How do you decide what projects to take on?
I tend to follow an approach driven by serendipity. It has to do with whatever project emerges that seems like it has the most opportunity to make a difference, combined with some reason why our group is uniquely suited to do it. That could be because we have data other people don’t have, or that we are prepared to do it quickly enough.
A lot of it is also driven by students. When I started as a professor, I had this mental model that you go and tell your students what to do. Maybe that works for some people. I know that it does not work for me.
Is our world too connected? Does that open us up to threats we didn’t face before?
We add computing to things because it lets us do them more efficiently, or more safely, or with greater accuracy. And then we’ll add networking so we can get remote management. And this is all great.
The combination, though, creates the systemic risk that if someone sends a bad command, what happens?
Can you give me a few examples?
Well, modern cars are basically distributed computers that happen to have wheels on them.

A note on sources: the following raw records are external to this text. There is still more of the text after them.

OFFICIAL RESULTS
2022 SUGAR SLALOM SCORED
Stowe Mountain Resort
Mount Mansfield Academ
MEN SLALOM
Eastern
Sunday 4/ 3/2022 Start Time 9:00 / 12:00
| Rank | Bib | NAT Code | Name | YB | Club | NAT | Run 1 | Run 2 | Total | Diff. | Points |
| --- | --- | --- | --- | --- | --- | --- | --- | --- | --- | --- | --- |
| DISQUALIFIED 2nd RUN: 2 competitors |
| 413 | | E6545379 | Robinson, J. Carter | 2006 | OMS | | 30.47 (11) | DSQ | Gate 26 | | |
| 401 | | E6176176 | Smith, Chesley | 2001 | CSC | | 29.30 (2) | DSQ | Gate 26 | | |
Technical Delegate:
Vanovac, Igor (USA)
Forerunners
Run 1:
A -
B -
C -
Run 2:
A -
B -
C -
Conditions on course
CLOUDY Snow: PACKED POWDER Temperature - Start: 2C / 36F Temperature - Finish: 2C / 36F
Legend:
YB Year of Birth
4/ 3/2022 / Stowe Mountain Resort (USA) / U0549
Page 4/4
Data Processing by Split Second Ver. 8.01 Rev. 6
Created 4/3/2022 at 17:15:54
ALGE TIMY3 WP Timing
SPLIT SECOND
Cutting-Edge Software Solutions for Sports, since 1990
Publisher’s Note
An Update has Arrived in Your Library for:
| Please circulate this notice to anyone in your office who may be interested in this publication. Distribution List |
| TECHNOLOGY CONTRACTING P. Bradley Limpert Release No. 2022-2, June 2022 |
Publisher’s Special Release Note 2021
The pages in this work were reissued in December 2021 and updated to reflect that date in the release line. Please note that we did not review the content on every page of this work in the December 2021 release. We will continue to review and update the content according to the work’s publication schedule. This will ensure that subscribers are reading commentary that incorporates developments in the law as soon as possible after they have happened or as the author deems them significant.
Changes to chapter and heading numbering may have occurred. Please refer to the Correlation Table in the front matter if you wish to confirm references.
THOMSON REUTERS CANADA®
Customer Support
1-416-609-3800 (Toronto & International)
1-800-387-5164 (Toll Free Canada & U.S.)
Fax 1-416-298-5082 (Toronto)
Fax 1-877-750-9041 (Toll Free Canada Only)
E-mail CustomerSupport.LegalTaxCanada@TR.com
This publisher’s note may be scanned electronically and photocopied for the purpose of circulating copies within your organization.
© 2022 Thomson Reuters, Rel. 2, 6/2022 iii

Increasingly, planes are the same way. So are boats. Stoplights are that way. The management of the power system is the same way, and the management of the pumps that drive our water system is the same.
All these systems work better and more efficiently now than they did before, but they also have a lot of fragility against someone who educates themselves about the details of how they work and is interested in disrupting them.
I’m surprised that a cybersecurity guy has stayed in academia. Why haven’t you left for the private sector?
It’s true that academics are not well-represented on the front lines of computer security. But I like being in academia in part because of the range of things that we work on. And for the parts of our work that affect public policy, it is much easier to do that from an academic platform then being an engineer somewhere.
What new projects are you working on?
The thing I’m most excited about now is what we are calling evidence-based security.
Right now, the vast majority of security decisions that are made by companies and individuals are ad hoc — like, stick your finger in the air and make a guess.
There is a bunch of received wisdom and a lot of what is called “best practices literature” that will help you defend yourself in a lawsuit, but it’s not based on any well-founded empirical measurement.
So what can you do about that?
We have become interested in trying to bring to the security world the same kind of approach that the healthcare industry uses. Let’s look at outcomes and treatments. Let’s measure this stuff.
The hope is that we get to a point where we can talk about risk and make decisions that are based on data and not on people’s gut feeling based on experience. I’m pretty excited about that.
This interview has been edited for length and clarity.